Bad Brains: "House of Suffering"
In the '80s, hardcore was mostly played by intense, disaffected young white men. The major exception was Bad Brains
, a D.C.-based group made up of slightly crazy black guys who were equally influenced by punk, jazz and Rastafarianism. The 1986 album I Against I
was their masterpiece, and "House of Suffering" a fast, heavy and complex highlight.
Prince: "I Could Never Take the Place of Your Man"
Prince has one of the most fascinating careers in pop-music history. He could have been a top soul singer, funk bandleader or rock guitar master. Fortunately, he became all of those things and more. With 1987's Sign O' the Times, Prince produced one of the great rock double albums, and "I Could Never Take the Place of Your Man" proved he could do catchy, guitar-driven pop as well as or better than anyone.
Janet Jackson: "Black Cat"
Janet Jackson had already hit the charts many times by the release of 1989's Rhythm Nation 1814. With this album, however, she broke record after record, including an astounding seven top five singles. "Black Cat" hit the hardest, a pure late-'80s hard-rock anthem wailed by one intense young woman. Interestingly, it was also the first single Jackson wrote by herself. Something about fame and fortune inspired a pretty heavy fucking track, and music-lovers (and strippers) have been thankful ever since.
Living Colour must have seemed like total oddballs when they arrived on the scene in the '80s. An all-black metal group that also drew on jazz, funk, electronic music and avant-garde noise, the group was championed by Mick Jagger, who later invited the group to open for the Rolling Stones on their Steel Wheels tour. Guitarist/bandleader Vernon Reid played one of the most significant roles in African-American rock history, helping to form the Black Rock Coalition (see above). "Type" was their highest-charting single and is a perfect example of their intense, eclectic vibe.

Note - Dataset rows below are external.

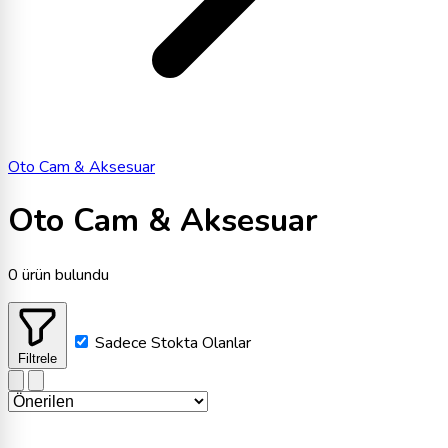
Oto Cam & Aksesuar
Oto Cam & Aksesuar
0 ürün bulundu
Sadece Stokta Olanlar
Filtrele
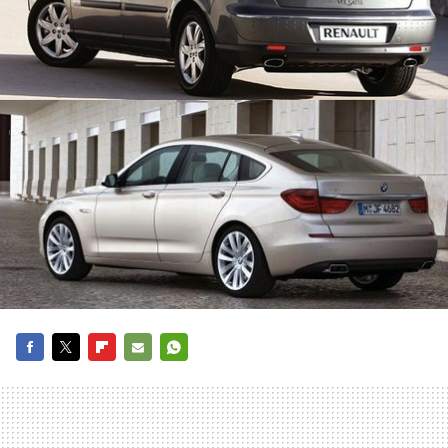
FACEBOOK
TWITTER
FLIPBOARD
E-
WHATSAPP
MAIL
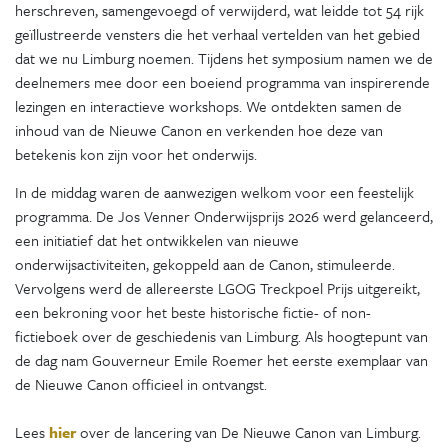
herschreven, samengevoegd of verwijderd, wat leidde tot 54 rijk
geïllustreerde vensters die het verhaal vertelden van het gebied
dat we nu Limburg noemen. Tijdens het symposium namen we de
deelnemers mee door een boeiend programma van inspirerende
lezingen en interactieve workshops. We ontdekten samen de
inhoud van de Nieuwe Canon en verkenden hoe deze van
betekenis kon zijn voor het onderwijs.
In de middag waren de aanwezigen welkom voor een feestelijk
programma. De Jos Venner Onderwijsprijs 2026 werd gelanceerd,
een initiatief dat het ontwikkelen van nieuwe
onderwijsactiviteiten, gekoppeld aan de Canon, stimuleerde.
Vervolgens werd de allereerste LGOG Treckpoel Prijs uitgereikt,
een bekroning voor het beste historische fictie- of non-
fictieboek over de geschiedenis van Limburg. Als hoogtepunt van
de dag nam Gouverneur Emile Roemer het eerste exemplaar van
de Nieuwe Canon officieel in ontvangst.
Lees
hier
over de lancering van De Nieuwe Canon van Limburg.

Public Enemy/Anthrax: "Bring Tha Noize"
Public Enemy were arguably the most acclaimed hip-hop group of all time, certainly the most controversial. They built up a loyal following among both rap and rock fans with their first three albums. Before their fourth, they teamed up with the quite-white NYC thrash group Anthrax to rerecord "Bring the Noise" from their second album, It Takes a Nation of Millions to Hold Us Back. Now titled "Bring Tha Noize," the song simply rages, and it was so well-received both Public Enemy and Anthrax included the collaboration on their respective 1991 albums.
Lenny Kravitz: "Always On the Run"
Did you think we were going to forget Lenny? The multitalented half-black/half-Jewish musician mixes the classic and the modern as well as anyone in rock. On "Always On the Run," Kravitz
teamed up with fellow biracial guitar god Slash for a good-ol'-fashioned rocker that anyone of any background can enjoy.